We are not criticising the care given or the delays in bringing in new standards of delivery. Rather we are pointing to the inevitable increase in departures from guidelines which result when a new standard is specified. Ten years ago there would have been few ‘incidents’ relating to failures in the early treatment of stroke because standards of care had not been introduced. We can now, because of improved care, point to numerous serious incidents because many patients cannot access to care within the 3 h of onset due to a failures in the healthcare system. As standards improve we are therefore likely to have an increasing number of incidents which are concerned with omissions of care. What counts as an ‘incident’ in 2015 may simply have been ordinary practice in 2005; this is a very common consideration in legal cases which are being decided some years after the initial event. The new standards, hugely beneficial for patients, create new kinds of incidents and safety problems (Vincent and Amalberti 2015).

Levels of Care and Strategies for Safety Improvement

Improving the standard of care delivered and the gradual setting of higher standards is of course a positive and necessary aspiration. However when doing this we need to recognise that we are redefining both quality and safety and increasing the pressure on individuals and organisations. Champions of the new standards will emerge and bring about change but many organisations will take time to meet the new standard and weaker organisations may even be destabilised because of the increasing demand.

We have at present very few strategies for managing the transitional period or for responding constructively to the inevitable gap between expected standards and organisational reality. During these transition periods we will need to do more than simply exhort and harass organisations to meet the new standards. We must also recognise the inevitable lag and employ strategies that emphasise the detection of problems, awareness of conditions which degrade safety and individual and enhance team based management of potentially harmful care. These arguments will be fully developed in Chap. 7.

Key Points

  • Many patients do not receive the care intended. We can do a great deal to increase reliability and achieve higher standards of care. However we believe that in healthcare there will always be a gap between the ideal and the real.

  • We distinguish five levels of care each departing further from the ideal and, we suggest, increasing probability of harm as one move down the levels.

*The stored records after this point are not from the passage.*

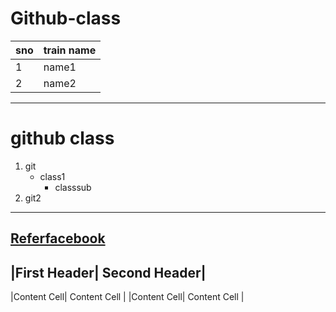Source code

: # Github-class
sno | train name
----|----------
1|name1|s1
2|name2|s2
--------------
# github class
1. git
   - class1
      - classsub
2. git2
--------------
[Referfacebook](https://www.facebook.com/)
--------------------------------------
|First Header|	Second Header|
--------------------------------------
|Content Cell|	Content Cell |
|Content Cell| Content Cell |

    • Level 1 corresponds to the optimum care envisaged by standards. This level provides a shared reference of excellent care, although it is seldom fully achieved across an entire patient journey.

    • Level 2 represents a standard of care which experts would judge as both providing a good outcome for the patient and also achievable in day to day practice

    • Level 3 represents the first level in which the safety of the patient is threatened. At this level there are frequent departures from best practice which occur for a wide variety of different reasons.

    • Level 4 represents a departure from standards which is sufficient to produce avoidable harm but not sufficient to substantially affect the overall outcome.

    • Level 5 refers to care that is poor over a longer period and places the patient at risk of substantial and enduring harm.

  • We suggest that organisations and government find it difficult to openly discuss the daily threats and variations in standards of care. This has important consequences. First, it becomes very difficult to study or value the many ways staff adapt to prevent harm coming to patients. Second, attempts to improve safety may not be targeting the right levels or the right behaviours.

  • The aspirations to excellence are important and should not be derided as unrealistic. The problem is that the rhetoric of excellence masks the urgently needed explicit discussion of the realities of usual care which is a critical first step in the effective management of risk.

  • We propose that most safety interventions are essentially attempts to improve reliability. This is an important and necessary approach but needs to be complemented by additional strategies that aim to manage risk and protect patients from serious failures in care.